New Uber Ruling. Meditation, Tim Ferriss and the Beatles.

by Fred Abramson on June 23, 2015

California says Uber drivers are employees, not independent contractors.  This could dramatically change Uber’s business model and have broader implications upon the rest of the sharing economy. Uber maintained that it was simply an app and they are in the business of creating less friction between the passenger and driver. The court noted that drivers were provided a cellphone, which demonstrated that Uber asserted control.

As independent contractors for companies such as Lyft and Uber, drivers pay all their expenses out of pocket: gas, maintenance, insurance, and detailing, just to name a few.

The drivers, should they win lawsuits against Uber, could be entitled to hourly wages or a regular salary, as well as reimbursement for the money they have spent on things like gas and insurance as drivers for Uber and Lyft. This could cause Uber to also increase its prices that it charges to its customers.

If you are thinking about starting up a Uber clone, I would strongly advise factoring the costs of paying your workers as employees into the equation. And if you know anyone who drives for Uber of Lyft, tell them to give me a call :).

Improperly classifying a worker as an independent contractor instead of an employee can be a huge headache. Just this morning, I received a phone call from a potential client who owns cellphone stores in NYC. He is accused of not properly classifying his workers as employees. He is now subject to tens of thousands of dollars in fines. This could be the nail in the coffin for his business.

If you are thinking about starting up an Uber clone, I would strongly advise factoring costs of classifying your workers as potential employees into consideration. If you own a business, I would conduct an audit of all workers to ascertain their proper employment status.

QUESTION(S) OF THE DAY: I was recently listening to the Tim Ferriss Show podcast via my iPhone’s Stitcher app. Tim Ferris is basically a cross between Elon Musk and Rick Rubin. He was having a conversation with Kevin Rose. Kevin Rose is an Internet entrepreneur who co-founded Revision3, Digg, Pownce, and Milk. Kevin Rose recently stepped away from his role as an investor at Google Ventures to work full-time on his mobile app development startup.

Tim and Kevin both meditate. Let’s look at the meditation tactics from Tim Ferriss and Kevin Rose:

– Meditate 1x or 2x per day

– Meditate for 15 to 20 minutes

– Meditate consistently (Tim Ferriss has been meditating for over 1.5 years)

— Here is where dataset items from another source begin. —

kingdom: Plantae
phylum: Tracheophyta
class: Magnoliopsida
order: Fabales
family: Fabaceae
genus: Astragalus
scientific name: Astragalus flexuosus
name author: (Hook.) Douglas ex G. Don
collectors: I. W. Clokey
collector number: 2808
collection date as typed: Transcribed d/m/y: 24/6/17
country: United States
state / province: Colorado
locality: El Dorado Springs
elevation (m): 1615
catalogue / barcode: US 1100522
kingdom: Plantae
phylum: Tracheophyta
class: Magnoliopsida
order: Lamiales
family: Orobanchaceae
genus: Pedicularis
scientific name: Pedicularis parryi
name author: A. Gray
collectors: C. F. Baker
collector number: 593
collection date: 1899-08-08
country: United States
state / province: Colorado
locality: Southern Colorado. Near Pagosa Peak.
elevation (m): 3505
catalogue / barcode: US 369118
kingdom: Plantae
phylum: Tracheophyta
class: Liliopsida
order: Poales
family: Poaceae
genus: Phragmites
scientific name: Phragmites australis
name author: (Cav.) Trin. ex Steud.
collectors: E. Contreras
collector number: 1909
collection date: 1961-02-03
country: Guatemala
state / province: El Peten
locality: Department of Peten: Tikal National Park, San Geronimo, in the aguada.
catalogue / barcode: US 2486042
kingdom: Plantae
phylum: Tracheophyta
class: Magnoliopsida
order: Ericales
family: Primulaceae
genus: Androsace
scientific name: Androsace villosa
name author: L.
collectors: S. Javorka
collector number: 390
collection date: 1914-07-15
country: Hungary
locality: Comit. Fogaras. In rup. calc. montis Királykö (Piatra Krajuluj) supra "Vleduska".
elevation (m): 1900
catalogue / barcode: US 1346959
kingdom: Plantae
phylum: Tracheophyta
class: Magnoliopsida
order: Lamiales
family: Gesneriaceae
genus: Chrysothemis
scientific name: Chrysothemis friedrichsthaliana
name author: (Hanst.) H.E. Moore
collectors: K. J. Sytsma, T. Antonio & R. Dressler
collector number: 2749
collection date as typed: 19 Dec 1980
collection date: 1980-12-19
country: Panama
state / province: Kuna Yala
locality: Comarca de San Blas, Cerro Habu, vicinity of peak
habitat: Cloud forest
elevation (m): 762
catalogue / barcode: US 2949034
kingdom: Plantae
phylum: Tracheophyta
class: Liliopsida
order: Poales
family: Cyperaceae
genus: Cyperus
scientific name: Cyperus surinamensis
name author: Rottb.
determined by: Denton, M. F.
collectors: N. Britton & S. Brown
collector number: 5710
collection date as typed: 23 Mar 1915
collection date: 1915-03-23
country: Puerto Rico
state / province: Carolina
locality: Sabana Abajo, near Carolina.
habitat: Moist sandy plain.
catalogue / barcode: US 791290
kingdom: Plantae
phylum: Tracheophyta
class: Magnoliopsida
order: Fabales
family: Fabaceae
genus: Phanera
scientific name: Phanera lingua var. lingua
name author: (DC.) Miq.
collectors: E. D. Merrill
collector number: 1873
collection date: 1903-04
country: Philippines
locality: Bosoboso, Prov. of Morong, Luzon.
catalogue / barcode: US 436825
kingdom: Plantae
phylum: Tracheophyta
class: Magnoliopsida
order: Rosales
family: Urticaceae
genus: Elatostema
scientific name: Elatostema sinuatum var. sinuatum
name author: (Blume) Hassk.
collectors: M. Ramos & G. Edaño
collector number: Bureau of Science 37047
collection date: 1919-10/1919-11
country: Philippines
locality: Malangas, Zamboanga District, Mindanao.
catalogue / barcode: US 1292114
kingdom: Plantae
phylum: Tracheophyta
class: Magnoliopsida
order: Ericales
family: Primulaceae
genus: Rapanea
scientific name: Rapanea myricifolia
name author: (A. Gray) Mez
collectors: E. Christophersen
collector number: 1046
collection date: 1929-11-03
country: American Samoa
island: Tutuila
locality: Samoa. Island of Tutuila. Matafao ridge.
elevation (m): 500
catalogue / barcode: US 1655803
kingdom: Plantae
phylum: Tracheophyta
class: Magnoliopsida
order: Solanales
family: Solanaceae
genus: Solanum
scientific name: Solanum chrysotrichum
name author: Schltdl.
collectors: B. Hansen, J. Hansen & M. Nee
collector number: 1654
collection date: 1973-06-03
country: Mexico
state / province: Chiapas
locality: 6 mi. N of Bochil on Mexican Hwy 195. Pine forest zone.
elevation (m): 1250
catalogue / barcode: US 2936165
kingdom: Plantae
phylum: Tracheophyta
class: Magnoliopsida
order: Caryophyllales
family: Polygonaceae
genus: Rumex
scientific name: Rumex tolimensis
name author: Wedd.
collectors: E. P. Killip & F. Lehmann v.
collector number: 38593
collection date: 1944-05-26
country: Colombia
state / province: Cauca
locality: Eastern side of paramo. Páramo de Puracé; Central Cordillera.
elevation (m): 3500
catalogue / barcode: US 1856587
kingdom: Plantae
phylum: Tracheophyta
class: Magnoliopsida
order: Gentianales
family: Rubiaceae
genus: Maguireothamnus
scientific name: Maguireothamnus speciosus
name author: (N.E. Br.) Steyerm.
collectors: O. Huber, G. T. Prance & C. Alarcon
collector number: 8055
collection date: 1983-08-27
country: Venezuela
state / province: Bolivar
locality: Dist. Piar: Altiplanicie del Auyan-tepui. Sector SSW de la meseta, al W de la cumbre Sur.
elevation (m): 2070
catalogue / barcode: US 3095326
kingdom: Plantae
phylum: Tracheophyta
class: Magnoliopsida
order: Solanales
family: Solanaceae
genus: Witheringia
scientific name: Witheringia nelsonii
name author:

– You can use an app like Headspace or calm, for guided Meditation

Check out the video of the conversation here:


Tim Ferriss and Kevin Rose
Tim Ferriss and Kevin Rose talking about meditation

Back in the 1970’s when I was still a kid, my parents dragged me along with my sister to Mineola for transcendental meditation (TM) lessons. Back then, the Beatles were most closely associated with TM. The Beatles were searching for answers to some of life’s larger questions. This search would lead them to meditation. Now meditation is associated with the highest achieving entrepreneurs.

My mom still meditates daily. Me, not so much. I find it great as a relaxation tool. Meditation is also the ultimate power nap. If you are tired work, try it. However, I do find it challenging to do everyday when there are so many other things need to be accomplished.
Do you meditate? If so, do you see any improvement in your life? Has your business performance improved?

If you do not meditate, why don’t you? Does it have too much of a bad rap? You don’t have the time?